BAKU, Azerbaijan, Nov. 16 (UPI) -- Azerbaijan will make good on commitments to supply Bulgaria with 1 billion cubic meters of gas per year, Bulgarian President Georgi Parvanov said this week.
Appearing with Azerbaijani President Ilham Aliyev Monday in Baku, Parvanov said the two countries are ready to make official a deal struck last year to supply that from Azeri gas fields in the Caspian Sea, the Sofia News Agency reported.
The agreement could serve as an example to the European Union how to successfully negotiate energy deals with Azerbaijan as the EU strives to diversify its natural gas supplies from Russia.
"Bulgaria has its place of being a pro-active factor in these energy relations that can overtake the relations between the EU and Azerbaijan with the realization of some of the initiatives that we started long ago," Parvanov said.
Calling the agreement a "small breakthrough," he said it could eventually be of great significance and lead to much more sizable deals in the "southern corridor," including the ambitious Nabucco pipeline proposal and smaller projects to connect Azerbaijani supplies with European customers.
The Sofia-Baku agreement, which is separate from the ongoing negotiations on the EU-sponsored Nabucco pipeline, to which Bulgaria is also a party, could serve "to demonstrate to Europe how things can be done," Parvanov asserted.
The news agency said current plans call for the gas to flow into Bulgaria via Georgia, Turkey and Greece once gas network interconnections between Bulgaria and Greece are ready.
The Bulgarian Energy Holding and Greek utility DEPA have promised to complete the interconnection between Bulgaria and Greece in 2013, a year earlier than the term stipulated in the project's road map, the Sofia Echo reported.
The supplies are also dependent on an agreement between Azerbaijan and Turkey, through the gas would transit.
The gas deal was first proposed last year as part of Bulgaria's long range efforts to diversify its supplies from Russia and was confirmed in September when Bulgarian Economy and Energy Minister Traicho Traikov visited Baku.
"These supplies are important for Bulgaria because they guarantee alternative sources and routes for gas deliveries," Traikov said then. "They are also important for Southeast Europe to create competition that will lead to lower prices for consumers.
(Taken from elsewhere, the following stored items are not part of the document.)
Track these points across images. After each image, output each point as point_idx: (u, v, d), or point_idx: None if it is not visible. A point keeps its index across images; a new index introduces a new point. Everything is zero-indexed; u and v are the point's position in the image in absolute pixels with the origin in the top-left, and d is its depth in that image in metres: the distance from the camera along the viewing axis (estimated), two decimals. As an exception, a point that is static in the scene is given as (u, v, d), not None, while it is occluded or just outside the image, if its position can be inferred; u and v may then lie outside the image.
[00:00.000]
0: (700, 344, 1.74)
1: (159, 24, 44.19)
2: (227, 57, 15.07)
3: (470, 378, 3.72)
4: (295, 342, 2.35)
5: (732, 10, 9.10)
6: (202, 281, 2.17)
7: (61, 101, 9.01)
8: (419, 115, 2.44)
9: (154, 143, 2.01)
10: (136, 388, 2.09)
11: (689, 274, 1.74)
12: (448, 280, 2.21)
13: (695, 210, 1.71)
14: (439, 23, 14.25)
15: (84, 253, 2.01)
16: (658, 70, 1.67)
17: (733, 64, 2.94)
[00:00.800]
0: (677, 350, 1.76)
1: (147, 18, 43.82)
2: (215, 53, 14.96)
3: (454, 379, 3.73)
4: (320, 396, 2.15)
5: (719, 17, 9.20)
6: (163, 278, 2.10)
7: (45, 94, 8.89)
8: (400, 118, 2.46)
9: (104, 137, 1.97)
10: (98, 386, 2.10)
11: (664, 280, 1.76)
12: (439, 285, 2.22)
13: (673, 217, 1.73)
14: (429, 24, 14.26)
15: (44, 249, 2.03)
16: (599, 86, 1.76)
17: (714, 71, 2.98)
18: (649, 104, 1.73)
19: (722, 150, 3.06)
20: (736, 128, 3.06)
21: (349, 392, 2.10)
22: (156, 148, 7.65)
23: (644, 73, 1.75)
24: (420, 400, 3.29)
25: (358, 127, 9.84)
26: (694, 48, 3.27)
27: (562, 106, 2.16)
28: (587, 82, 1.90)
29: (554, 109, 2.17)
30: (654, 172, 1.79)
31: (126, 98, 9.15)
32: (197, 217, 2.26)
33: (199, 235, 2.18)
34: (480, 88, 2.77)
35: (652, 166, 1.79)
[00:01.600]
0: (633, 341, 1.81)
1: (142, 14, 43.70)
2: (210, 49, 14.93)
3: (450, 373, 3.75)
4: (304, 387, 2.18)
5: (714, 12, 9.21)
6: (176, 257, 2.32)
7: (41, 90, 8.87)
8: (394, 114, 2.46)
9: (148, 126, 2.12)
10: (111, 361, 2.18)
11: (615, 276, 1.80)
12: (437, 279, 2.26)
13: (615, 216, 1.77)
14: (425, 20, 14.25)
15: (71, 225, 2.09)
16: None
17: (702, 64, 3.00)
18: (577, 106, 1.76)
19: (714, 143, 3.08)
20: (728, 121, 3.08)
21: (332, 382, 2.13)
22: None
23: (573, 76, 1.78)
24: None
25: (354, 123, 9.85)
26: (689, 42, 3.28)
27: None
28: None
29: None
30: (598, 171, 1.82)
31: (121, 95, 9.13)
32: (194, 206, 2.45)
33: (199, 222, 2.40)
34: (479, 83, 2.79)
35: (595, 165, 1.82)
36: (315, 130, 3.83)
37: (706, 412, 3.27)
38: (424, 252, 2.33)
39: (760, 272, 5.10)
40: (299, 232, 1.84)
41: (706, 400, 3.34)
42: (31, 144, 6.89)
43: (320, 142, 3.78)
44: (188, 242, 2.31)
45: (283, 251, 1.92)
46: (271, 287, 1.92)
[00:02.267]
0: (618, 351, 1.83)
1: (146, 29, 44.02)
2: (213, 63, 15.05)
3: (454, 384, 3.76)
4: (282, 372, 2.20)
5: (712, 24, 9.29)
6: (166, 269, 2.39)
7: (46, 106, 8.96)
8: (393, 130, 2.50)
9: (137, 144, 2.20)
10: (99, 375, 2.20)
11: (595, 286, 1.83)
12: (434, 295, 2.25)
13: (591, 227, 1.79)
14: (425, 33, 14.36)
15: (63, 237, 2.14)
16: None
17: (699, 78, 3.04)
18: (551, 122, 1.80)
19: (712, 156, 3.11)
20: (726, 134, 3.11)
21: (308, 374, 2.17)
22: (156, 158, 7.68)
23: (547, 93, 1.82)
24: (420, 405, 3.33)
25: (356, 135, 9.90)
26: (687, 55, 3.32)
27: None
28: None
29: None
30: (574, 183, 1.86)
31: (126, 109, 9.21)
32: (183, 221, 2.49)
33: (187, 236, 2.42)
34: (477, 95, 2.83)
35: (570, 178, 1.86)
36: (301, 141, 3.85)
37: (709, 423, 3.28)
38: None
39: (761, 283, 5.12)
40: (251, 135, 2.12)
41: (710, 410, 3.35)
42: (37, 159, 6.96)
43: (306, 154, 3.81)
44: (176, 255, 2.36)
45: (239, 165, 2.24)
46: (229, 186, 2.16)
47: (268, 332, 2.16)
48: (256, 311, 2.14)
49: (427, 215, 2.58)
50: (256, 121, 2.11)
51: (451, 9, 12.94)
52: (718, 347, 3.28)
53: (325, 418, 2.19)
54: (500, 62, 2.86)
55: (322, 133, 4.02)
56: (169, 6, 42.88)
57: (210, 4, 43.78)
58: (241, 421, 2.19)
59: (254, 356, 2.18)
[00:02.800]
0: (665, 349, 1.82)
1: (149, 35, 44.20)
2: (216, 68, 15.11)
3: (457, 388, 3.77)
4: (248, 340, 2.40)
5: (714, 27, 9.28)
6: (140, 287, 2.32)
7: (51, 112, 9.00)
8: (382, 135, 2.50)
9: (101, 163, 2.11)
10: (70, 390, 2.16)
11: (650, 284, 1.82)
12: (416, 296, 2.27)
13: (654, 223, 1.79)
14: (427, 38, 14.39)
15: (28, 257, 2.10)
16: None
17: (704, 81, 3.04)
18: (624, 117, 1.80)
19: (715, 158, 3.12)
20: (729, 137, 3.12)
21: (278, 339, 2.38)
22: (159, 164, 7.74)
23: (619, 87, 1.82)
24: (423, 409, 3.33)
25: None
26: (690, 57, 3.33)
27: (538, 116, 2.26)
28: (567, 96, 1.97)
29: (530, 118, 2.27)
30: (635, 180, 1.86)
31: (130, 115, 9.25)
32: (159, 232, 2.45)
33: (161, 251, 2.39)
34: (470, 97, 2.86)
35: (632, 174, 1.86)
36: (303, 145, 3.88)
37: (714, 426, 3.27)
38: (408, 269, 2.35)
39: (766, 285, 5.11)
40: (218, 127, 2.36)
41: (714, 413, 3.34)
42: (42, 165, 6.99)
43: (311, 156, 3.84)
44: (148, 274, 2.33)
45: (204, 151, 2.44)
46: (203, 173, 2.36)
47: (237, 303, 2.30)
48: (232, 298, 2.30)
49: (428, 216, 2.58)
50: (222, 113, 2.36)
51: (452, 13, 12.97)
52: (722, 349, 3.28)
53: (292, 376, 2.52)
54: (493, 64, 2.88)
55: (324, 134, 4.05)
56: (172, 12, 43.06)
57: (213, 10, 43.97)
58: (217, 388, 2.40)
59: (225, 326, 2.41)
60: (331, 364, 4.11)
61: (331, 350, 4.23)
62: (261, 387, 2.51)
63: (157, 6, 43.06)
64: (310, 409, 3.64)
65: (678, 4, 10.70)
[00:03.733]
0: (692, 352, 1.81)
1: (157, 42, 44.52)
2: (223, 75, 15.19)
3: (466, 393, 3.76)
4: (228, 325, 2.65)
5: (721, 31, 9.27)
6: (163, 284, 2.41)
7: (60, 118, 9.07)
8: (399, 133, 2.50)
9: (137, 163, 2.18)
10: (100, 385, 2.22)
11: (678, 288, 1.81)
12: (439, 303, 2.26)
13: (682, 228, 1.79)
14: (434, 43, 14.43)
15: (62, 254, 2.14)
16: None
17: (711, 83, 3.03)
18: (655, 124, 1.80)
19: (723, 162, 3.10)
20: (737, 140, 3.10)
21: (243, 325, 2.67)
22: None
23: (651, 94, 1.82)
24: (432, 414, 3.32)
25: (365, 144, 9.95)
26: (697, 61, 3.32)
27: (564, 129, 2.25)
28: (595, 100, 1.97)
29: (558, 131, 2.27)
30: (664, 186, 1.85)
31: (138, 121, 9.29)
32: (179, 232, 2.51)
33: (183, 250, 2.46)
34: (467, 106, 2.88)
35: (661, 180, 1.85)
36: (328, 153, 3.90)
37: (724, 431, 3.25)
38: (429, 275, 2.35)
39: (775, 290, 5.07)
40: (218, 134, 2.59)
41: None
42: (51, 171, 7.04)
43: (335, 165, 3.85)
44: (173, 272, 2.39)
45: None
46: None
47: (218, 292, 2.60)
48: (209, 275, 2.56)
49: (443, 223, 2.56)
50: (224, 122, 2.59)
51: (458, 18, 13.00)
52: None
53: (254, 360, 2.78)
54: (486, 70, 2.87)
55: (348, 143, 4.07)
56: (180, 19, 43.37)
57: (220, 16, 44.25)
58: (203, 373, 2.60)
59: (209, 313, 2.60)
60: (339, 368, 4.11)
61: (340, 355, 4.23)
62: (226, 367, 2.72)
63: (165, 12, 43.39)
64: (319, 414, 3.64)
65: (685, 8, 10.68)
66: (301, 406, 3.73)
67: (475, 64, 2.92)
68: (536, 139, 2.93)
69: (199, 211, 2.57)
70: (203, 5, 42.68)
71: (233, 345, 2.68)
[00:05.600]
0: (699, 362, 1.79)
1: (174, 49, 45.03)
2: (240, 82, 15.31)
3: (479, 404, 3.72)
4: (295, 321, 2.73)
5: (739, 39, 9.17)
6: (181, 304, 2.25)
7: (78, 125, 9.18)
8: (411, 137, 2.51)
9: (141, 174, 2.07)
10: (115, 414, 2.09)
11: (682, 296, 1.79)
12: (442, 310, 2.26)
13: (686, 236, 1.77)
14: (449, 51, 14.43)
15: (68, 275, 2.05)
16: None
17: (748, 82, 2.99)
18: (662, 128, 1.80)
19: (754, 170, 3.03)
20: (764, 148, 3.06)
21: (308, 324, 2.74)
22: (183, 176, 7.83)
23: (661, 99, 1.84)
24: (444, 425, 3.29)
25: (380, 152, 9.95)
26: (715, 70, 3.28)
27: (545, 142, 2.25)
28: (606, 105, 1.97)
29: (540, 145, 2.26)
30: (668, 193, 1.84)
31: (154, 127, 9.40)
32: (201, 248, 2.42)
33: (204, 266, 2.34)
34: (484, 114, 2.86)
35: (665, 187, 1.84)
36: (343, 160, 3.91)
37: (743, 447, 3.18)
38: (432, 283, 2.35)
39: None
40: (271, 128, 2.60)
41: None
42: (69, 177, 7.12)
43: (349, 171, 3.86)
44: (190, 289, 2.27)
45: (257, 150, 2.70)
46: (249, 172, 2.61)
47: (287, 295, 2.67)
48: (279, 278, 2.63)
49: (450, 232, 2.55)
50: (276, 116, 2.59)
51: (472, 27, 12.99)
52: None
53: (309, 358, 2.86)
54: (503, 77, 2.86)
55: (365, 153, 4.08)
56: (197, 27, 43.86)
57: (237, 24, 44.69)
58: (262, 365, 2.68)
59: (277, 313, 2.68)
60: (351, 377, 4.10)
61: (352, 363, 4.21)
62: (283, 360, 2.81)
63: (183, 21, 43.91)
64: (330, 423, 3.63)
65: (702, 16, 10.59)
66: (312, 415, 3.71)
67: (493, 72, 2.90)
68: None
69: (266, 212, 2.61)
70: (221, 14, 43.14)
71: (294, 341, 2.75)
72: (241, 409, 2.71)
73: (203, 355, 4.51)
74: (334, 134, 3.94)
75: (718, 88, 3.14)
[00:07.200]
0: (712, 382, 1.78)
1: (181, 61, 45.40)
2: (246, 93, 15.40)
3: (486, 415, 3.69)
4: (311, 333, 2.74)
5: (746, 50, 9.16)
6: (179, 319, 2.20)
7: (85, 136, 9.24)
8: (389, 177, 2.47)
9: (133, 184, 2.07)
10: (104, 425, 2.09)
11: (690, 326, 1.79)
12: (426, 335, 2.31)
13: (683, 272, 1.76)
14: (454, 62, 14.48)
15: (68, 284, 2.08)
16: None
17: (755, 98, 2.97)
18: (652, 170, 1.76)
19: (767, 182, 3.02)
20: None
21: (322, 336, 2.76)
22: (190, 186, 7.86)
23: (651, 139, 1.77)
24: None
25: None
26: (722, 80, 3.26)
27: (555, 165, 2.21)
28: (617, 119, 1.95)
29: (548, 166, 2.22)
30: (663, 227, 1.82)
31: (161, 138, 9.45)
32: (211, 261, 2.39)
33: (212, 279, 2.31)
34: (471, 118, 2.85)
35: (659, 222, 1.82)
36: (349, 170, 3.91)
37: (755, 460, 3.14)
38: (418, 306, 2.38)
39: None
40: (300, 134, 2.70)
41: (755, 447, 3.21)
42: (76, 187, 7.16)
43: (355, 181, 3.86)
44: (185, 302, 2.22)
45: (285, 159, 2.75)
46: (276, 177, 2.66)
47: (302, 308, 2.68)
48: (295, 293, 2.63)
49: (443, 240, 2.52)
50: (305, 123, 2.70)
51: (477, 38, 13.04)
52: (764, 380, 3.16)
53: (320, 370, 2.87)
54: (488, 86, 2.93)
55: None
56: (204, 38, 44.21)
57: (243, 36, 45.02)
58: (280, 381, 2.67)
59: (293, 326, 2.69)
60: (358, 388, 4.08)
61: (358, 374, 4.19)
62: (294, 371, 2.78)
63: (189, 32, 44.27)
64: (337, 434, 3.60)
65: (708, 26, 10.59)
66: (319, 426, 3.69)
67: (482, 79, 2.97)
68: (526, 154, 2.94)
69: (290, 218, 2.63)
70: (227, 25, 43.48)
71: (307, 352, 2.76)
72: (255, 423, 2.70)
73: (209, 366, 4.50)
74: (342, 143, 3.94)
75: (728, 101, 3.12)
Azerbaijan is also interested as it finds new markets."
Bulgaria is also hoping the State Oil Co. of Azerbaijan, or SOCAR, will make investments in Bulgarian gas storage facilities, gasification and gas distribution and oil processing facilities, which needed rehabilitation and upgrades, the Echo reported.
Monday's meeting between the Bulgarian and Azeri leaders also yielded cooperation agreements in other areas, including the exchange of confidential information and education, the Azeri Press Agency said.
"Our political relations are at a high level, and such mutual visits are clear evidence of this," Aliyev told Parvanov during their meeting. "Of course, the energy factor is also playing an important part in our relations, our companies are holding negotiations in this sphere.
"We can see successful development in all areas, and I am sure that this positive trend will be continued after your visit," he said.